Ferrari torna prepotente ad affacciarsi oltre quota 114 euro grazie anche ai risparmi fiscali derivanti dal Patent Box, con gli analisti che stimavano un miglioramento dell'utile per azione del 27% per il 2018 e del 5%entro il 2020.
Per la precisione tale agevolazione fiscale è rappresenta dal beneficio riconosciuto alle imprese che producono redditi attraverso l'utilizzo diretto e indiretto di opere dell'ingegno, di brevetti, di marchi, di disegni di modelli ed altre attività immateriali.
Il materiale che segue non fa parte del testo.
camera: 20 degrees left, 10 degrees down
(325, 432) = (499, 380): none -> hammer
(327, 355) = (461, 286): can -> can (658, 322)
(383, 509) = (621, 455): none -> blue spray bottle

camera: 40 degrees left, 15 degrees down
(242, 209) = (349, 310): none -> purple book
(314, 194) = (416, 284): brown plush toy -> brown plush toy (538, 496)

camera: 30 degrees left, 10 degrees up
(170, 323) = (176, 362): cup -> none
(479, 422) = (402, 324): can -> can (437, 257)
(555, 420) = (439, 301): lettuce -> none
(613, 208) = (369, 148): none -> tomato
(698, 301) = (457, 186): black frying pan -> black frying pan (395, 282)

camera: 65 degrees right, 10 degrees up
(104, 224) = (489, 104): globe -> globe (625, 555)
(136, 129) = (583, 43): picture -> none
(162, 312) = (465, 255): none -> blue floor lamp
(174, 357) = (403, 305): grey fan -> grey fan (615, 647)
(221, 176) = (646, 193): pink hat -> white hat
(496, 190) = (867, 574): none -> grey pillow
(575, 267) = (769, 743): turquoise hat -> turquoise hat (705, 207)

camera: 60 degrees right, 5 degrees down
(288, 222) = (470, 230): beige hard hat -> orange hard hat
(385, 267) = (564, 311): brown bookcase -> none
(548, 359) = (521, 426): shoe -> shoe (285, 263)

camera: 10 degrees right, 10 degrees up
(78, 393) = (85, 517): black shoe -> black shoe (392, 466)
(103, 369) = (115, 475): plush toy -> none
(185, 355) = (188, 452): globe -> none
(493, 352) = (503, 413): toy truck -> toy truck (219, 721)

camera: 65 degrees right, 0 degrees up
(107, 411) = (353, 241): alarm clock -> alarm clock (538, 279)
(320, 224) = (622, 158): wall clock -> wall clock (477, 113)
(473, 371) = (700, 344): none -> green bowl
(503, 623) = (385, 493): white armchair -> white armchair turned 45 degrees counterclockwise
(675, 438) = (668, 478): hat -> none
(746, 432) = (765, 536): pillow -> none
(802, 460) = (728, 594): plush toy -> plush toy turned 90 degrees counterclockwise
Inoltre recentemente Citigroup ha confermato la raccomandazione buy e target price a 125 euro nel medio termine grazie al lancio sul mercato del Suv Ferrari.
Dal punto di vista dell'analisi grafica i prezzi dopo aver stabilizzato quota 108 €, recuperano ulteriore terreno attestandosi a 114€ e puntando a violare entro poche sedute la forte resistenza di 118 €, fermo restando il lento consolidamento dell'indice Ftse Mib.
Ma le sorprese positive potrebbero continuare grazie al ritorno degli investitori sul mercato azionario italiano, qualora giungessero ulteriori buone notizie dai migliormanti di finanza pubblica, spingendo il prezzo oltre quota 125 € e puntando quindi a nuovi massimi storici oltre 130 € entro la fine dell'anno.
Al fine di preservare lo scenario rialzista configurato occorre difendere il forte supporto di 105 €, che se violato aprirebbe la strada a indebolimenti ulteriori sotto quota 100€, scenario alternativo di breve termine alquanto improbabile.

Strategia operativa

Per le posizioni long: in ottica operativa di breve termine acquistare in corrispondenza dei prezzi di quotazione a quota133/114 €, con prospettive di target verso 118 prima e 123 in seguito.
In un'ottica di investimento a medio/lungo termine accumulare lungo la fascia di prezzo tra 105 e 115, con prospettive di nuovi massimi oltre quota 128 €.
Difendere le posizioni detenute in portafoglio acquistando una put scadenza dicembre 2018, strike 105.00, solo nell'eventualità di cedimenti sotto 106 €.
Per le posizioni short: attualmente per chi possiede il titolo in portafoglio fino a che non verranno violati i supporti sotto quota 105 € conviene non vendere il titolo.
Nell'eventualità ciò dovesse verificarsi acquistare opzioni Put, scadenza dicembre 2018, strike 105.00, privilando tale operatività allo short selling, metodologia operativa estremamente pericolosa in relazione a titoli dai fondamentali eccellenti.